Returns an idempotent unsubscribe function."""Why it exists — replay recorders, audit pipelines, and metrics collectors need to observe every event without becoming the primary transport. subscribe() lets multiple consumers attach to a single transport instance without manual fan-out.
When called:
- The host attaches a listener once (e.g. at agent construction); the listener stays registered until the returned callable is invoked
- Listeners receive a snapshot of subscribers at notify time, so subscribing or unsubscribing mid-emit is safe
- Errors raised by a listener are swallowed — they must not poison the runtime emit path
Used internally by:
- The replay recorder (subscribes to
TURN_BEGIN/TURN_END/ tool / sub-agent events instead of being reached through agent state) - The host event stream backing
agent.events()(see 4.7)
Probe before calling — bespoke implementations from path C below may omit this method entirely:
sub = getattr(transport, "subscribe", None)
if sub is not None:
unsubscribe = sub(my_listener)
try:
...
finally:
unsubscribe()NullTransport and SdkTransport get subscribe() by composing agentao.transport.EventBroadcaster. From-scratch transports (e.g. ACP) can opt in the same way:
from agentao.transport import EventBroadcaster
class MyTransport:
def __init__(self):
self._broadcast = EventBroadcaster()
def emit(self, event):
# ... your real send path ...
self._broadcast.notify(event)
def subscribe(self, listener):
return self._broadcast.subscribe(listener)Three implementation paths
| Path | When | Complexity |
|---|---|---|
SdkTransport + callbacks | 90% of embeddings | Lowest |
Subclass NullTransport, override some | You care about only a few events | Low |
Implement Transport from scratch | Fully custom (e.g. ACP, message queue bridge) | Medium |
Path A · SdkTransport
See 4.3:
from agentao.transport import SdkTransport
transport = SdkTransport(
on_event=handle,
confirm_tool=approve,
ask_user=prompt,
on_max_iterations=bail_out,
)Path B · Subclass NullTransport
When you only care about some events and want explicit control:
from agentao.transport import NullTransport, EventType
class MyTransport(NullTransport):
def __init__(self, on_token):
self.on_token = on_token
def emit(self, event):
if event.type == EventType.LLM_TEXT:
self.on_token(event.data["chunk"])
# other events fall through to NullTransport (pass)

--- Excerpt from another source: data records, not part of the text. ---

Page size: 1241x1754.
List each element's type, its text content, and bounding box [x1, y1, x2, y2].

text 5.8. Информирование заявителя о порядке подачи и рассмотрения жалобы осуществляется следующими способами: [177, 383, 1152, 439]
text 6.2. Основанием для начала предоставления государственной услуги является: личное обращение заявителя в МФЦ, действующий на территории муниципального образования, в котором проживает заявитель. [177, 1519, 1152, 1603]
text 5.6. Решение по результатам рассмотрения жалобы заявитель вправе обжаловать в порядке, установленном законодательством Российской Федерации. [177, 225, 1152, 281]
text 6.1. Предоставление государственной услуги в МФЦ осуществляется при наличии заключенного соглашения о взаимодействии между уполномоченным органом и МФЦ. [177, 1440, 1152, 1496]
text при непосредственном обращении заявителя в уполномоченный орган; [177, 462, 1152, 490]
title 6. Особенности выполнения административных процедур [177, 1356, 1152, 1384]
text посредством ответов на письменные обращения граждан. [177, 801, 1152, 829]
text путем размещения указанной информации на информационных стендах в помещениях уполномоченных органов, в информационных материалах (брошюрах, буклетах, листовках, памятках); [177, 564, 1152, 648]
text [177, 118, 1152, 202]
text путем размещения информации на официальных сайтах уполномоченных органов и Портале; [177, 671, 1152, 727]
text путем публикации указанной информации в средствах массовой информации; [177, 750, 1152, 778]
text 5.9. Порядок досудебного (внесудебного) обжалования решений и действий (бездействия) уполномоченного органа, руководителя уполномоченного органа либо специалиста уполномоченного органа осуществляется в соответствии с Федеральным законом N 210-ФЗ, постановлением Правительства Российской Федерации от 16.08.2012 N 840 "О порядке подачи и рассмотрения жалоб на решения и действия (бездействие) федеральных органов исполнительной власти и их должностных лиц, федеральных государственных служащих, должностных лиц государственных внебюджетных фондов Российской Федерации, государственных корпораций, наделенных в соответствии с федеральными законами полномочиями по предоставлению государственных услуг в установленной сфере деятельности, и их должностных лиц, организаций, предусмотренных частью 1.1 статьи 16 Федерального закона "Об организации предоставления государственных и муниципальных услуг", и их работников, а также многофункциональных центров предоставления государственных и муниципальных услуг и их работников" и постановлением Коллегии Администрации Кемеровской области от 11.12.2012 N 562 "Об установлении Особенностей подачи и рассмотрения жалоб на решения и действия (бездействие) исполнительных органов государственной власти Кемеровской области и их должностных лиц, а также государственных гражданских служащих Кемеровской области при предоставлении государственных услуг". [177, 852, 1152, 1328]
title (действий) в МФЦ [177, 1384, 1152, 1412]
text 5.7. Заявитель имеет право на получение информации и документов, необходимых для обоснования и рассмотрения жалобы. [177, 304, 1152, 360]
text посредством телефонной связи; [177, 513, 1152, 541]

def confirm_tool(self, name, desc, args):
# Allow only read-like tools
return name.startswith("read_") or name == "glob"Path C · From scratch
The canonical real-world case: ACP server. It does not inherit from anything — each emit becomes a session/update notification, each confirm_tool becomes a session/request_permission request sent to the ACP client.
class MyCustomTransport:
"""Bridge agent events into your own message protocol."""

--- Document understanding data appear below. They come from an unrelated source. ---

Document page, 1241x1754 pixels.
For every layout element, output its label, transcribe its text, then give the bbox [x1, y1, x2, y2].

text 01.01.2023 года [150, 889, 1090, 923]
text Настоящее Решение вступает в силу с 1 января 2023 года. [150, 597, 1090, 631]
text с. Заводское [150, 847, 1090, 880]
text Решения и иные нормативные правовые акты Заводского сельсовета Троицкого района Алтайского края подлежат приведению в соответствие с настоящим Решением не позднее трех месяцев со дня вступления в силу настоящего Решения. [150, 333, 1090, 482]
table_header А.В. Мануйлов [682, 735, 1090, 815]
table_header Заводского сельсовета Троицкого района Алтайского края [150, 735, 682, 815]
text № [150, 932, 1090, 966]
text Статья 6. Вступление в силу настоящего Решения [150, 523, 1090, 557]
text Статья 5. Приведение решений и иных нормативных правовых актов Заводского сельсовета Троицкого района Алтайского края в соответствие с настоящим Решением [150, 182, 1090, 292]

def __init__(self, send_to_client):
self.send = send_to_client
def emit(self, event):
self.send({"type": "agent_event",
"event": event.type.value,
"data": event.data})
def confirm_tool(self, name, desc, args):
return self.send({"type": "confirm", ...}, wait=True)
def ask_user(self, q):
return self.send({"type": "ask", "question": q}, wait=True)
def on_max_iterations(self, count, msgs):
return {"action": "stop"}Threading / async notes
- All 4 methods are called synchronously from the agent's
chat()thread - If your host is asyncio:
emitcanasyncio.run_coroutine_threadsafe(...)back to the main loopconfirm_tool/ask_userneed cross-thread blocking-wait (see 4.5)
Testing your Transport
from agentao.transport import AgentEvent, EventType
def test_my_transport():
t = MyTransport()
# 1. emit must not raise
t.emit(AgentEvent(EventType.LLM_TEXT, {"chunk": "hi"}))

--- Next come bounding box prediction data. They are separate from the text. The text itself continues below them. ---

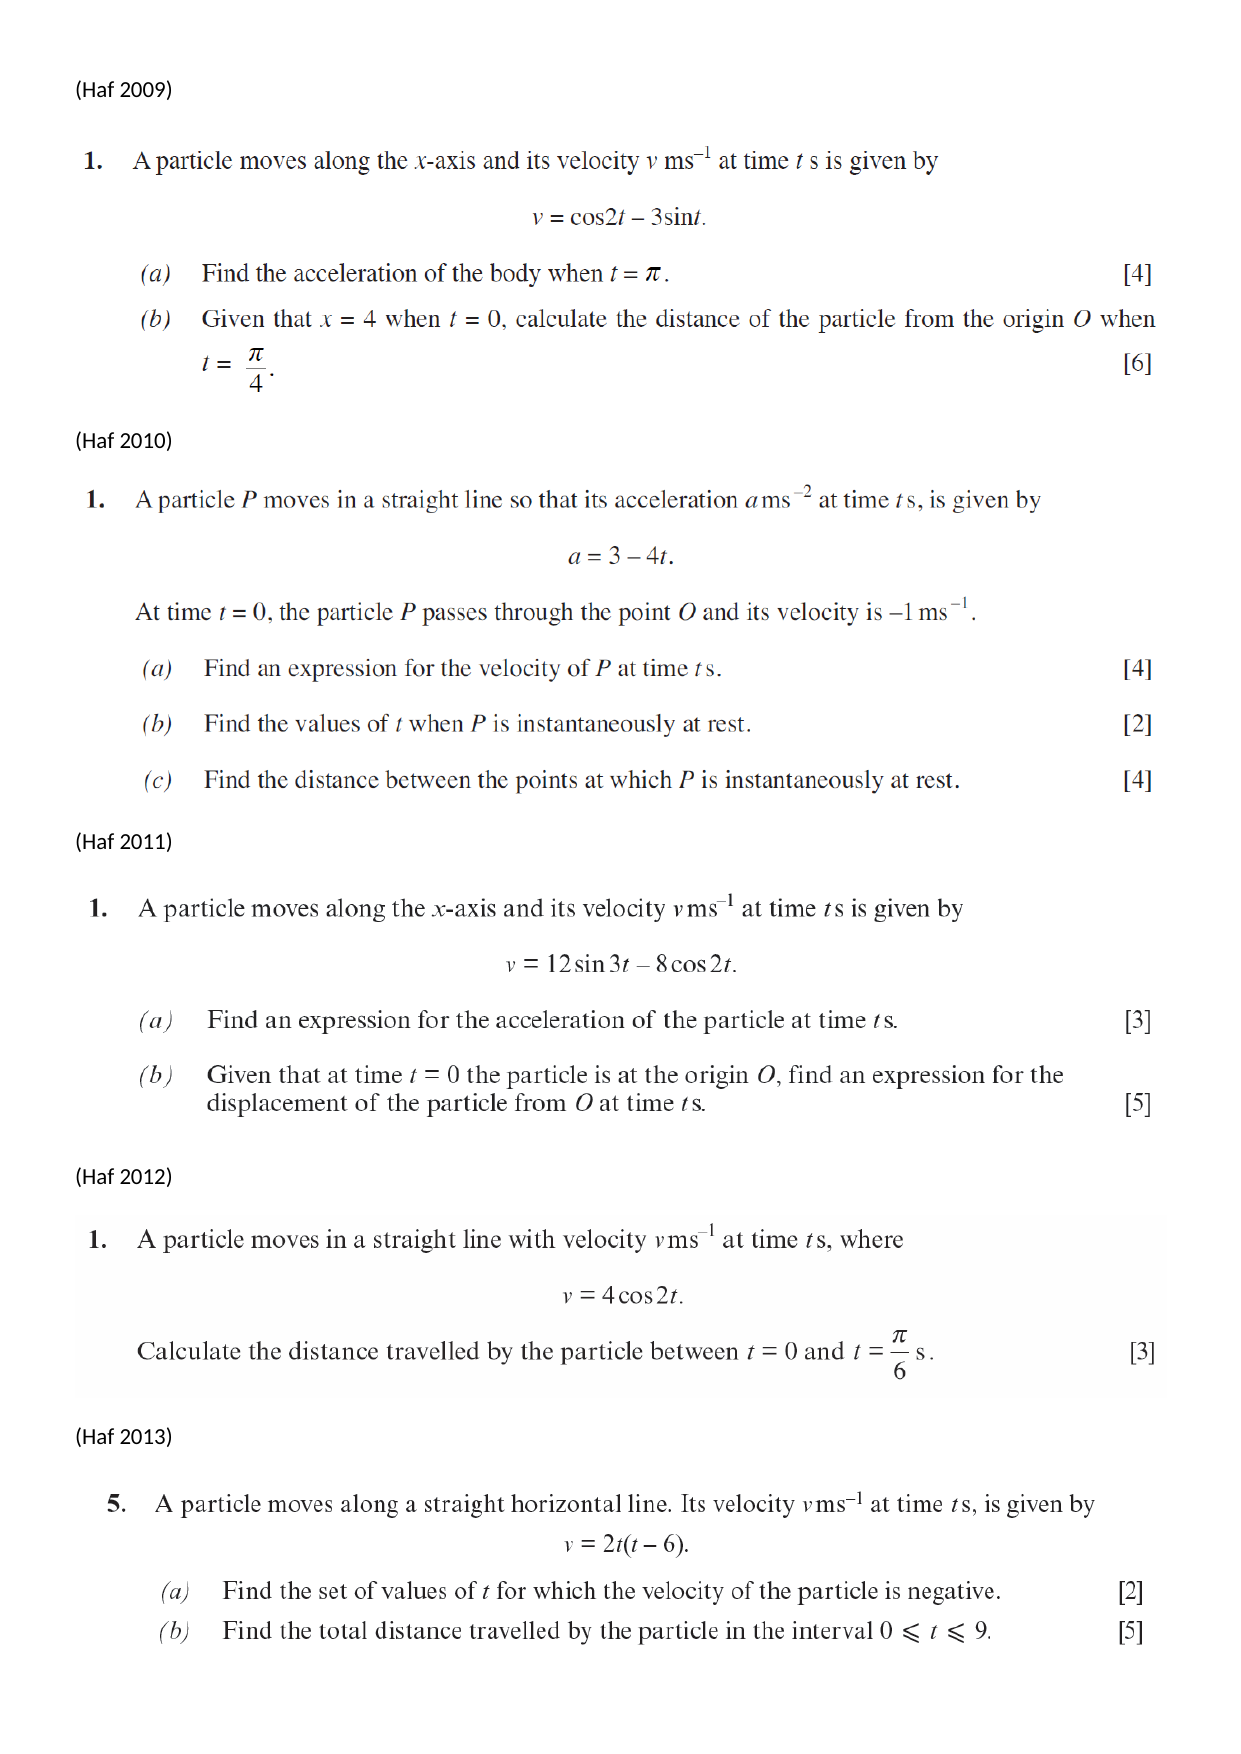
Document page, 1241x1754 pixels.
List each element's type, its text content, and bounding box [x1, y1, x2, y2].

picture [75, 128, 1166, 402]
picture [75, 479, 1166, 803]
text (Haf 2009) [75, 75, 1165, 103]
text (Haf 2012) [75, 1162, 1165, 1190]
text (Haf 2011) [75, 827, 1165, 855]
text (Haf 2010) [75, 427, 1165, 454]
picture [75, 880, 1163, 1137]
text (Haf 2013) [75, 1422, 1165, 1450]
picture [75, 1475, 1166, 1662]
picture [75, 1215, 1168, 1398]
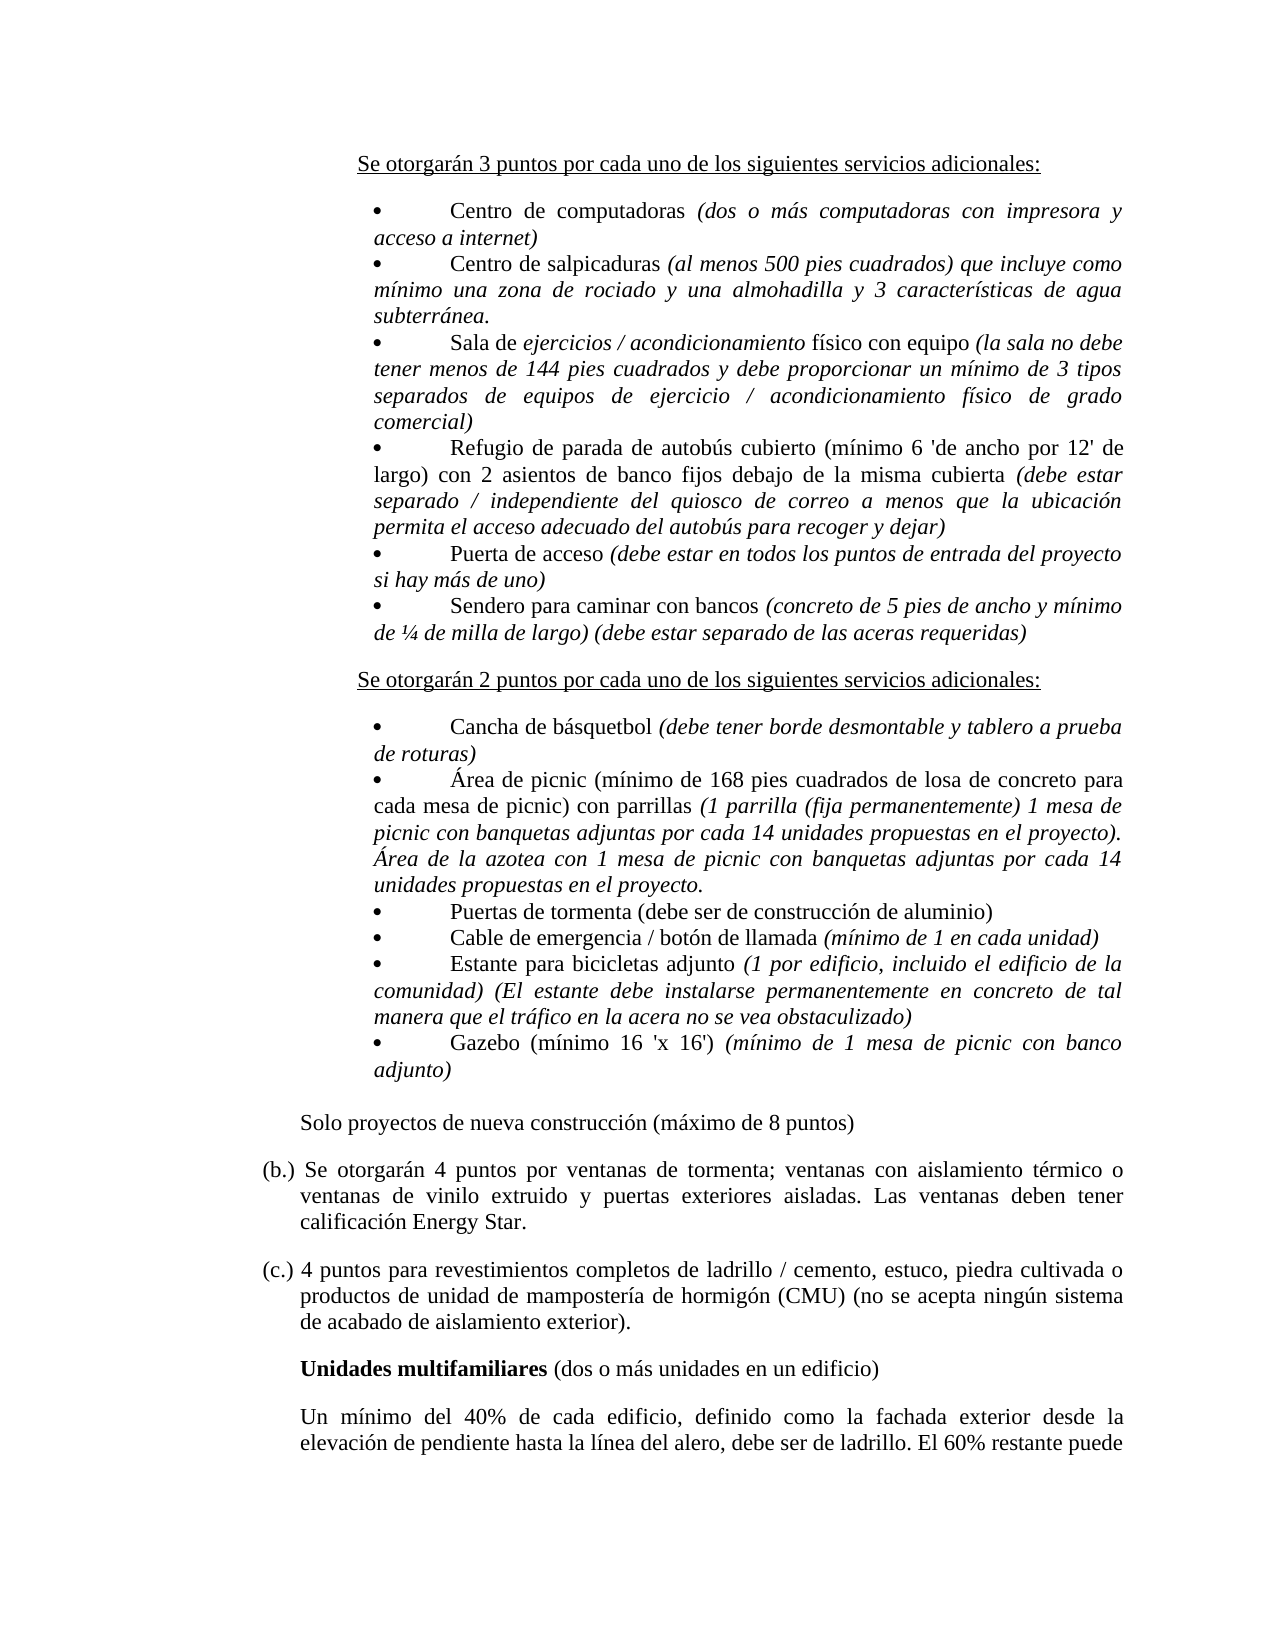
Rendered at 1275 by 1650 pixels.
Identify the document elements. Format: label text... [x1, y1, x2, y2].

# 2. confirm_tool must return bool
assert isinstance(t.confirm_tool("x", "", {}), bool)
# 3. ask_user must return str
assert isinstance(t.ask_user("q?"), str)
# 4. on_max_iterations must return dict with "action"
r = t.on_max_iterations(100, [])
assert r["action"] in {"continue", "stop", "new_instruction"}TL;DR
- Transport = 4 methods:
emit(fire-and-forget),confirm_tool(blocking bool),ask_user(blocking str),on_max_iterations(blocking dict). emitexceptions are swallowed; the other three's exceptions propagate.NullTransport= silent + auto-approve — fine for tests and headless batch jobs.- Implement all 4 if you build a custom transport — even a no-op stub keeps the agent loop honest.